Monday, January 2, 2012

THE WRECK; re-visited 73



            When Kamala reached the bank of the Ganges the sun had already sunk to the verge of the pallid sky. Facing the oncoming dusk Kamala saluted the departing deity. She sprinkled drops of sacred water on her head, then stepping in to the stream and raising a handful of water in her joined palms, she bestowed a libation on the holy river and threw flowers into the current.
          She bowed herself in adoration of all the heavenly powers. As she raised her head from the ground she remembered one more being to whom she owed worship. She had never aspired to look upon his face. On that one night which she had spent by his side her eyes had never rested even on his feet. In the bridal chamber he had spoken a word or two to her girl-companions, but his accents had scarcely penetrated the barriers of the veil and of her own reserve. Now she stood at the river's brink she strove intensely but unsuccessfully to recall the sound of his voice.
          The night had been far spent before the wedding ceremonies were over. So utterly wearied had she been that she slept immediately, when and where she could not tell. She awoke to find a young married neighbor shaking her out of her drowsiness with shrieks of laughter. She was alone on the couch. In this last moment of her existence her mind could grasp nothing tangible to remind her of the lord of that existence. His personality was a closed book to her. Face, voice, visible token, there was nothing that she could recall.

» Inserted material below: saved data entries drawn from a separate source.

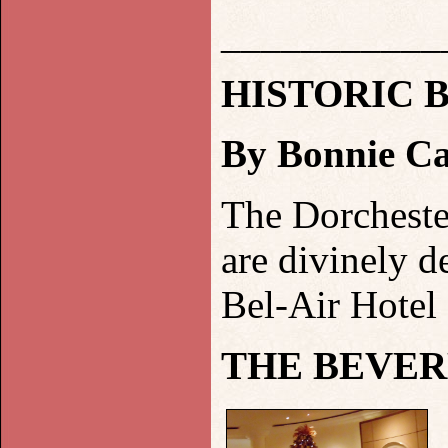
___________
HISTORIC
B
By Bonnie Ca
The Dorcheste
are divinely d
Bel-Air Hotel
THE BEVER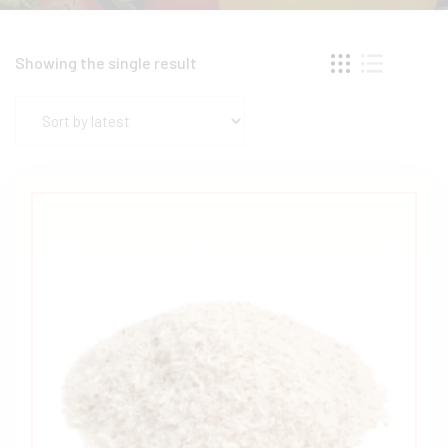
Showing the single result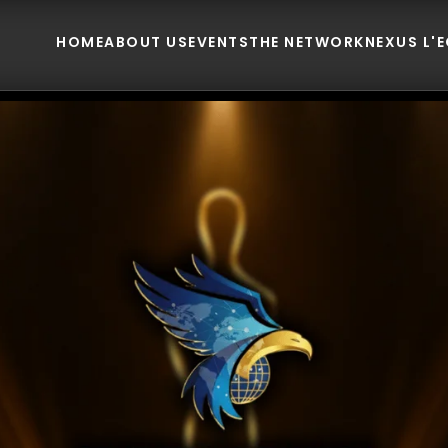
HOME
ABOUT US
EVENTS
THE NETWORK
NEXUS L'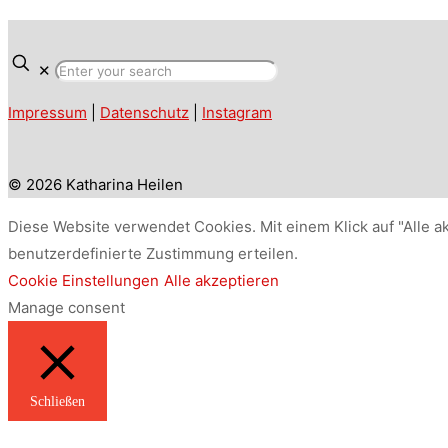
✕
Impressum
|
Datenschutz
|
Instagram
© 2026 Katharina Heilen
Diese Website verwendet Cookies. Mit einem Klick auf "Alle a
benutzerdefinierte Zustimmung erteilen.
Cookie Einstellungen
Alle akzeptieren
Manage consent
Schließen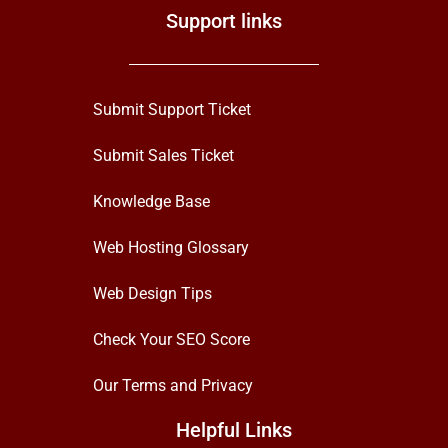
Support links
Submit Support Ticket
Submit Sales Ticket
Knowledge Base
Web Hosting Glossary
Web Design Tips
Check Your SEO Score
Our Terms and Privacy
Helpful Links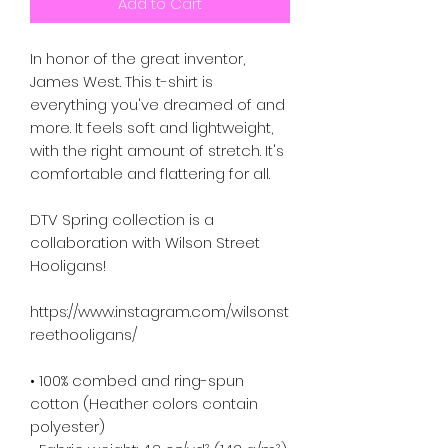
Add to Cart
In honor of the great inventor,
James West. This t-shirt is
everything you've dreamed of and
more. It feels soft and lightweight,
with the right amount of stretch. It's
comfortable and flattering for all.
DTV Spring collection is a
collaboration with Wilson Street
Hooligans!
https://www.instagram.com/wilsonst
reethooligans/
• 100% combed and ring-spun
cotton (Heather colors contain
polyester)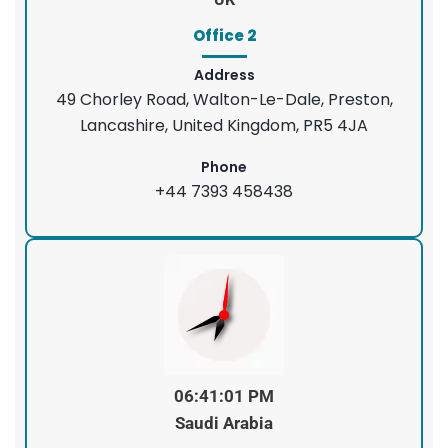
Office 2
Address
49 Chorley Road, Walton-Le-Dale, Preston,
Lancashire, United Kingdom, PR5 4JA
Phone
+44 7393 458438
06:41:01 PM
Saudi Arabia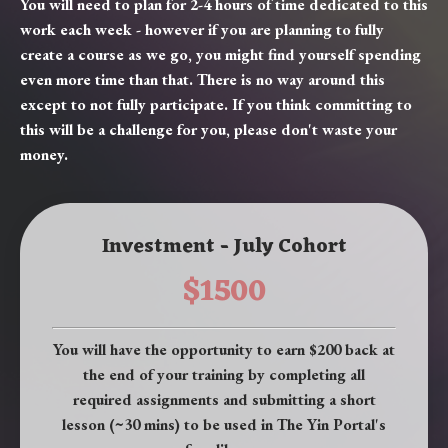
You will need to plan for 2-4 hours of time dedicated to this
work each week - however if you are planning to fully
create a course as we go, you might find yourself spending
even more time than that. There is no way around this
except to not fully participate. If you think committing to
this will be a challenge for you, please don't waste your
money.
Investment - July Cohort
$1500
You will have the opportunity to earn $200 back at
the end of your training by completing all
required assignments and submitting a short
lesson (~30 mins) to be used in The Yin Portal's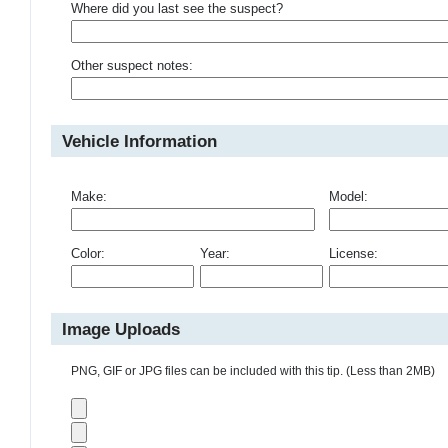
Where did you last see the suspect?
Other suspect notes:
Vehicle Information
Make:
Model:
Color:
Year:
License:
Image Uploads
PNG, GIF or JPG files can be included with this tip. (Less than 2MB)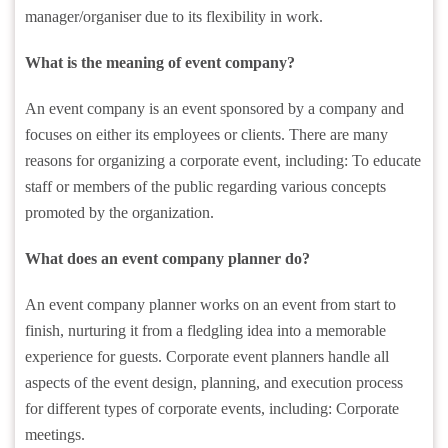
manager/organiser due to its flexibility in work.
What is the meaning of event company?
An event company is an event sponsored by a company and
focuses on either its employees or clients. There are many
reasons for organizing a corporate event, including: To educate
staff or members of the public regarding various concepts
promoted by the organization.
What does an event company planner do?
An event company planner works on an event from start to
finish, nurturing it from a fledgling idea into a memorable
experience for guests. Corporate event planners handle all
aspects of the event design, planning, and execution process
for different types of corporate events, including: Corporate
meetings.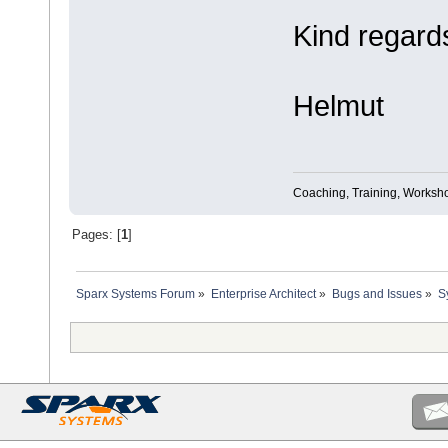
Kind regard
Helmut
Coaching, Training, Worksho
Pages: [
1
]
Sparx Systems Forum
»
Enterprise Architect
»
Bugs and Issues
»
S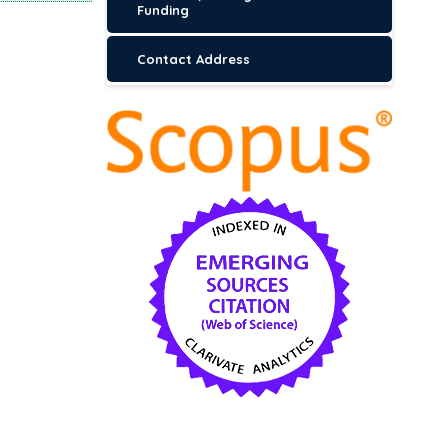
Funding
Contact Address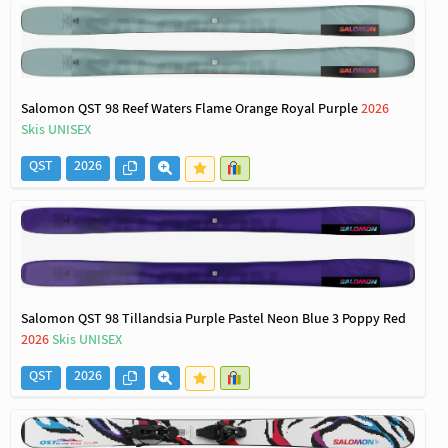
Salomon QST 98 Reef Waters Flame Orange Royal Purple
2026
Skis UNISEX
QST
2026
Salomon QST 98 Tillandsia Purple Pastel Neon Blue 3 Poppy Red
2026
Skis UNISEX
QST
2026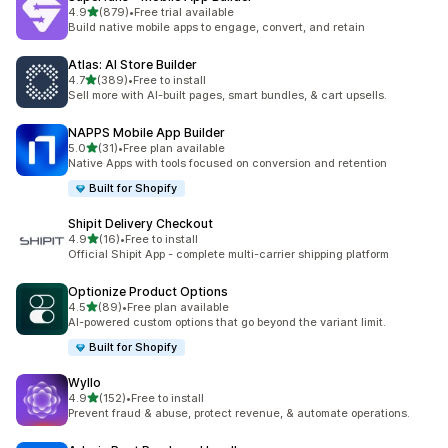
out of 5 stars
4.9
(879)
•
Free trial available
879 total reviews
Build native mobile apps to engage, convert, and retain
Atlas: AI Store Builder
out of 5 stars
4.7
(389)
•
Free to install
389 total reviews
Sell more with AI-built pages, smart bundles, & cart upsells.
NAPPS Mobile App Builder
out of 5 stars
5.0
(31)
•
Free plan available
31 total reviews
Native Apps with tools focused on conversion and retention
Built for Shopify
Shipit Delivery Checkout
out of 5 stars
4.9
(16)
•
Free to install
16 total reviews
Official Shipit App - complete multi-carrier shipping platform
Optionize Product Options
out of 5 stars
4.5
(89)
•
Free plan available
89 total reviews
AI-powered custom options that go beyond the variant limit.
Built for Shopify
Wyllo
out of 5 stars
4.9
(152)
•
Free to install
152 total reviews
Prevent fraud & abuse, protect revenue, & automate operations.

         The letter that Ramesh had written to Hemamalini was still fastened into the corner of her dress. She drew it out and, sitting on the sand, re-read one of the sheets in the twilight. It was the portion of the letter which mentioned her husband ; there were no details, only the fact that his name was Nalinaksha Chatopadhyay, that he had been a doctor at Rangpur, and that Ramesh could find no trace of him anywhere. She searched for the remaining sheets but they were missing.
        Nalinaksha ! the name was balm to the wound in her soul. It seemed to fill her heart to overflowing, to take to itself an impalpable body and pervade her whole being. Tears flowed freely, melting the crust of her resolution and lightening the intolerable burden of her sorrow. A voice within her spoke ; "The void is filled, the darkness has lifted ; now I know that I too am part of the living world"; and she cried fervently, "If I would be a true wife to him I must live to prostrate myself at his feet. Nothing will rob me of this guerdon. While life endures he is not lost to me. The Lord has preserved me from death that I may serve him !"
        She took the bunch of keys from the kerchief in which they were wrapped and flung them from her. Then she recollected that she wore as a fastening a brooch that Ramesh had given her, and this too she hastily undid and cast into the stream. Then, turning westward, she set forth. Whither she was bound and how she would set about her quest she had no clear conception. She only knew that she must go forward, that she could not tarry a moment longer where she was.